As a member of the Flaviviridae family, the JEV is a +ssRNA linear virus with an approximate 11 kb genome. This virus is the most prevalent cause of viral encephalitis in Asia and India and is capable of infecting brain cells [69]. Although the JEV has been known to cause disease since the 1870s, it was not identified until 1935 in the brain of an encephalitis victim in Tokyo, Japan. The JEV is the leading cause of pandemic encephalitis worldwide. The virus primarily affects India, Korea, China, Southeast Asia, and Indonesia, where it causes epidemics of pediatric encephalitis. Additionally, more than two billion people are at risk of infection due to its widespread geographic distribution and case fatality rates that frequently exceed 20%. Approximately 50,000 infections occur annually, with 15,000 cases resulting in death; more importantly, up to 50% of those who survive the illness experience neurological side effects that persist for months to years [9], [70].

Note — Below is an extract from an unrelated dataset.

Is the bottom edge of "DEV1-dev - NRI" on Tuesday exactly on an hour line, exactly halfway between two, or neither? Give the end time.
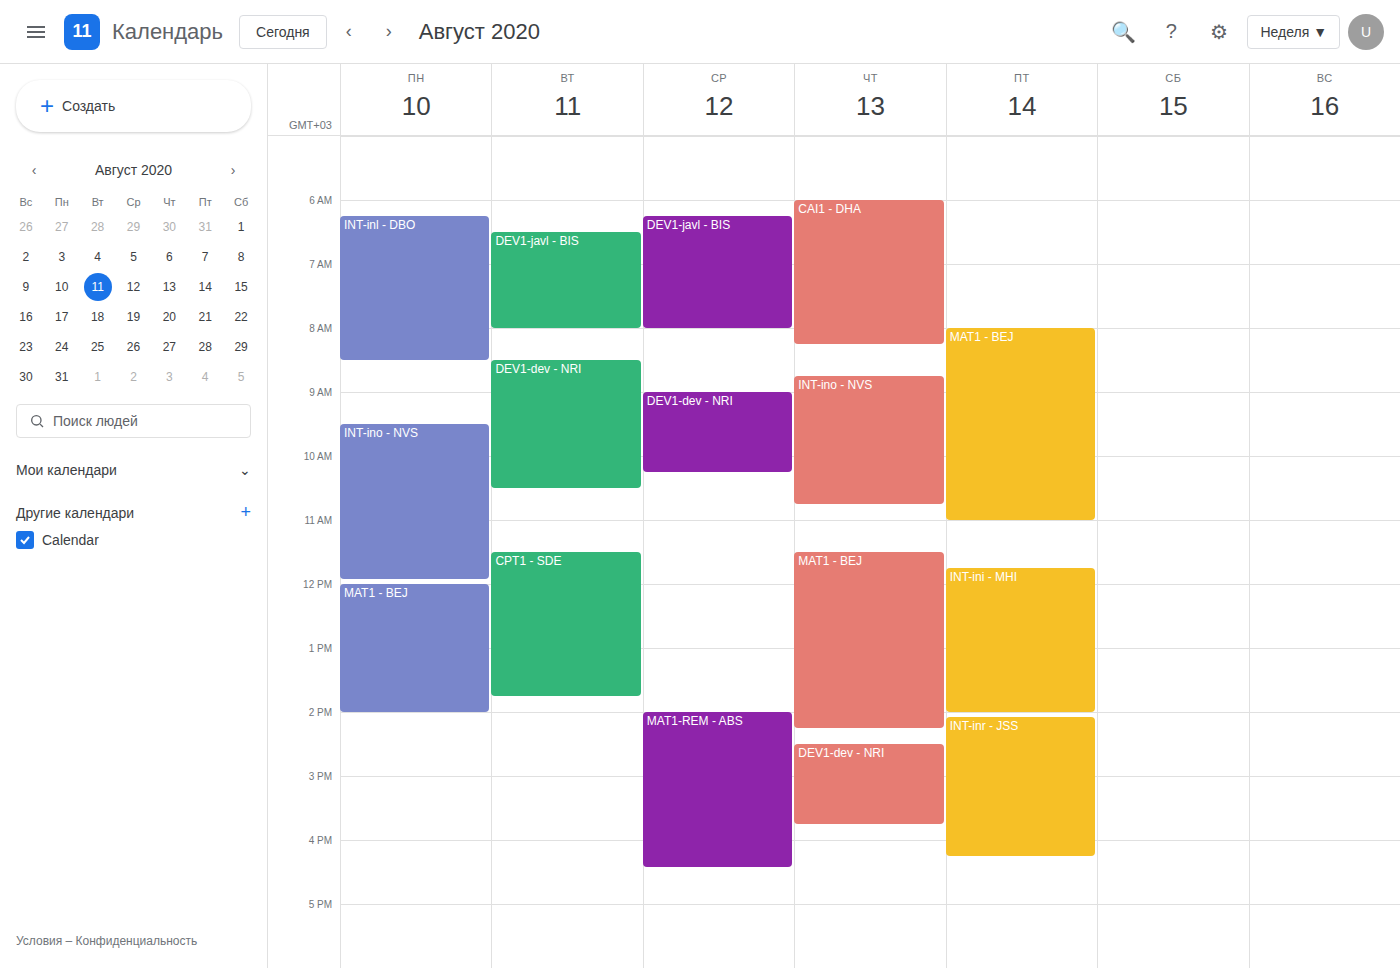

Culex tritaeniorhynchus mosquitoes are the primary JEV vectors, and they are most likely to isolate the virus from humans and horses in late July. In Malaysia, both Culex glides and Culex tritaeniorhynchus are significant vectors. In addition to Aedes, other mosquito vectors include Anopheles, Mansonia, and Armigeres [9]. This virus primarily infects children and adults, and 30 to 50% of survivors experience long-term neurological effects [69]. The symptoms of JEV infection in humans can range from a mild fever to severe hemorrhagic and encephalitic symptoms or death [34], despite the fact that the vast majority of human cases of JEV infection are asymptomatic. Neuroinflammation is another characteristic of JEV infection. It is a neurotropic virus that affects children between the ages of 1 and 5 and causes memory loss, persistent neuronal damage, and motor impairments [48].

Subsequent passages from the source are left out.